Japanese Laid-Open Patent Publication No. H11-87650 describes a semiconductor integrated circuit device having a cylindrical capacitor. Japanese Laid-Open Patent Publication No. 2000-196039 describes a method of manufacturing a semiconductor memory device using CMP, aiming at preventing the lower electrode film or the like from being damaged by etching.

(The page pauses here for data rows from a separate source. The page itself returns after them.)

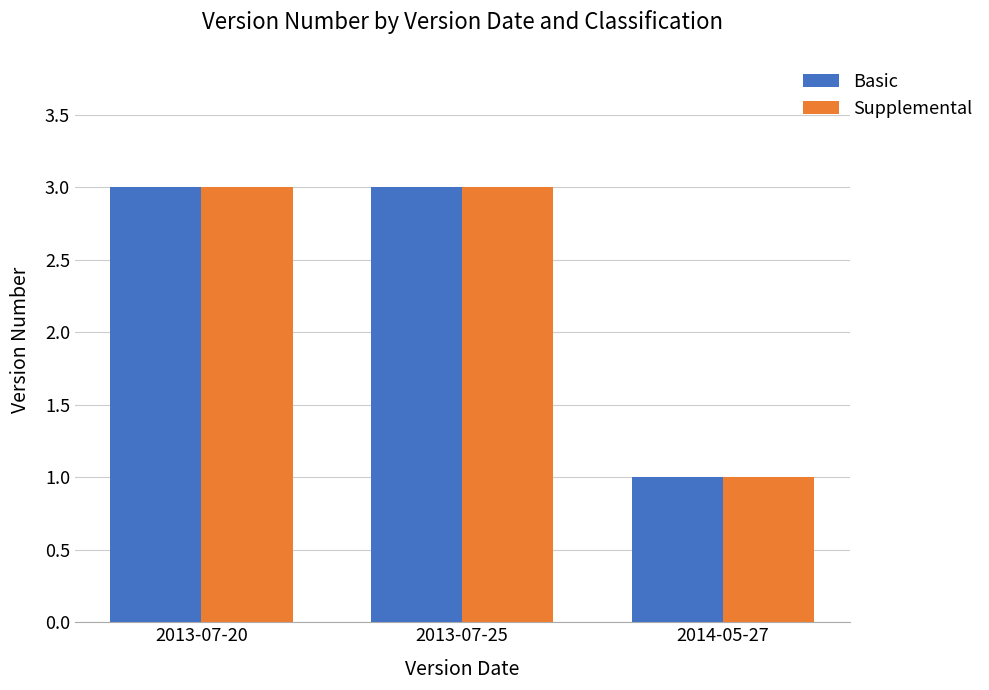

Reading left to right, list all the values displayed in this chart.

Basic: 2013-07-20=3	2013-07-25=3	2014-05-27=1
Supplemental: 2013-07-20=3	2013-07-25=3	2014-05-27=1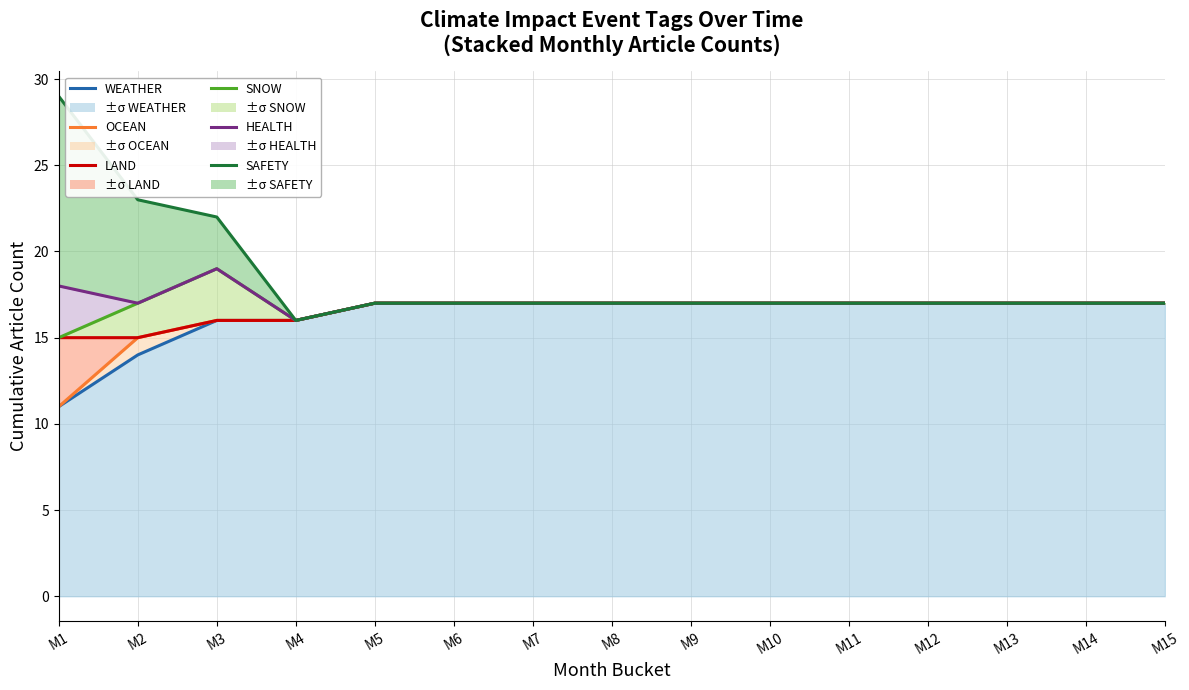

Rank the series by their maximum value, from lowest to highest.

WEATHER, OCEAN, LAND, SNOW, HEALTH, SAFETY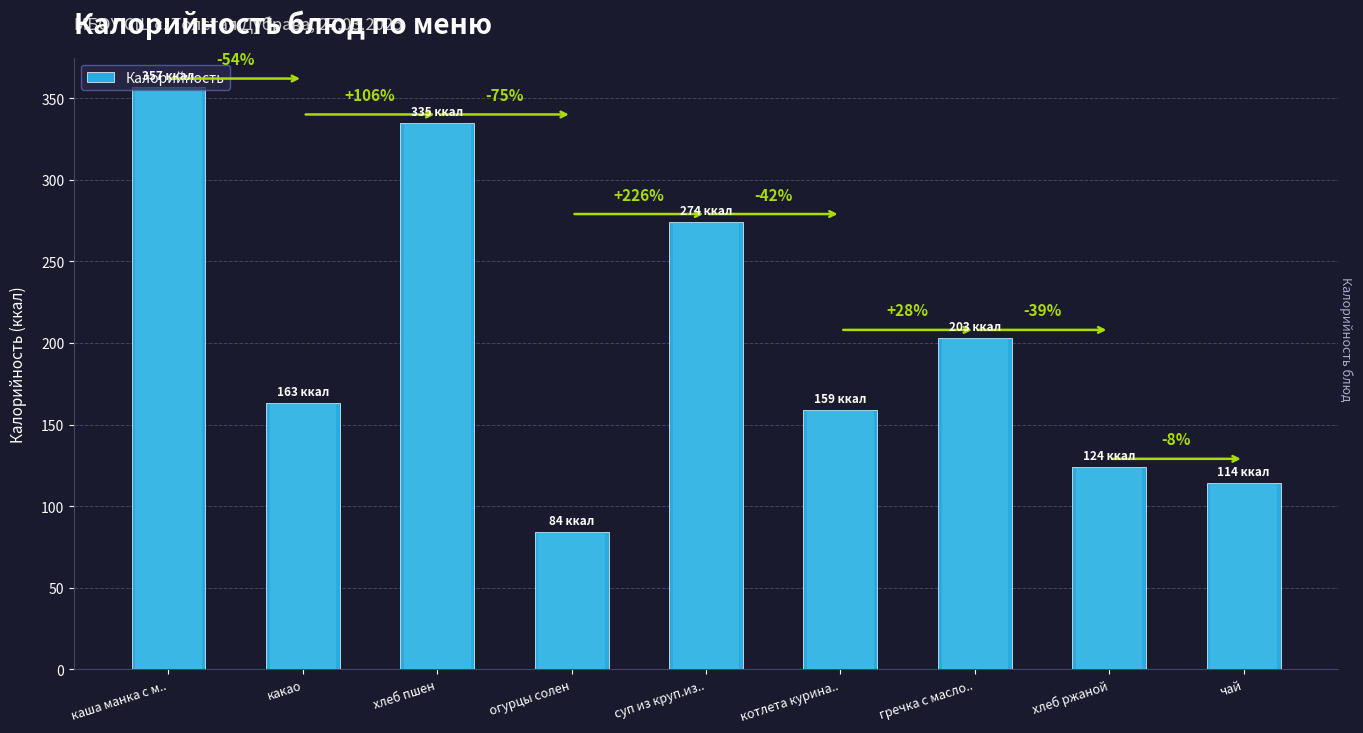

Approximately how many times larger is the value at суп из круп.из.. compared to хлеб ржаной?

2.2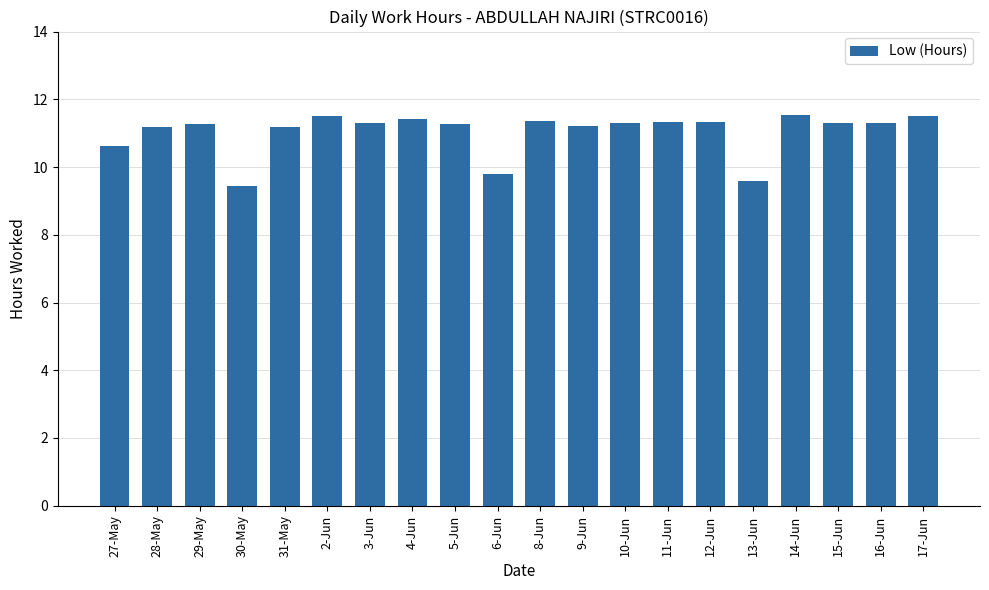

What is the label of the 19th bar from the left?

16-Jun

The present inventors have recognized as follows. Because the lower electrode film is removed by etchback in the procedures of the method of manufacturing a semiconductor device having a cylindrical capacitor as shown in FIGS. 5A to 5D and FIGS. 6A to 6C, the method has raised a problem in that the upper end portion of the lower electrode film 141 formed over the inner wall of the hole 130 may be removed by the etchback as shown in FIG. 5D. Such nonconformity has raised a problem in that the lower electrode film 141 may be reduced in the surface area, and thereby the capacitance may be reduced. Even if the protective film 170 (photoresist film) should be formed so as to completely fill the hole 130 as shown in FIG. 5C, it may be difficult to avoid loss or removal of the upper end portion of the lower electrode film 141 in the etchback.
On the other hand, the CMP process as described in Japanese Laid-Open Patent Publication No. 2000-196039 may be likely to generate dust or scratching, and may therefore be not suitable at present as a method of forming a capacitance susceptible to leakage through the capacitor film.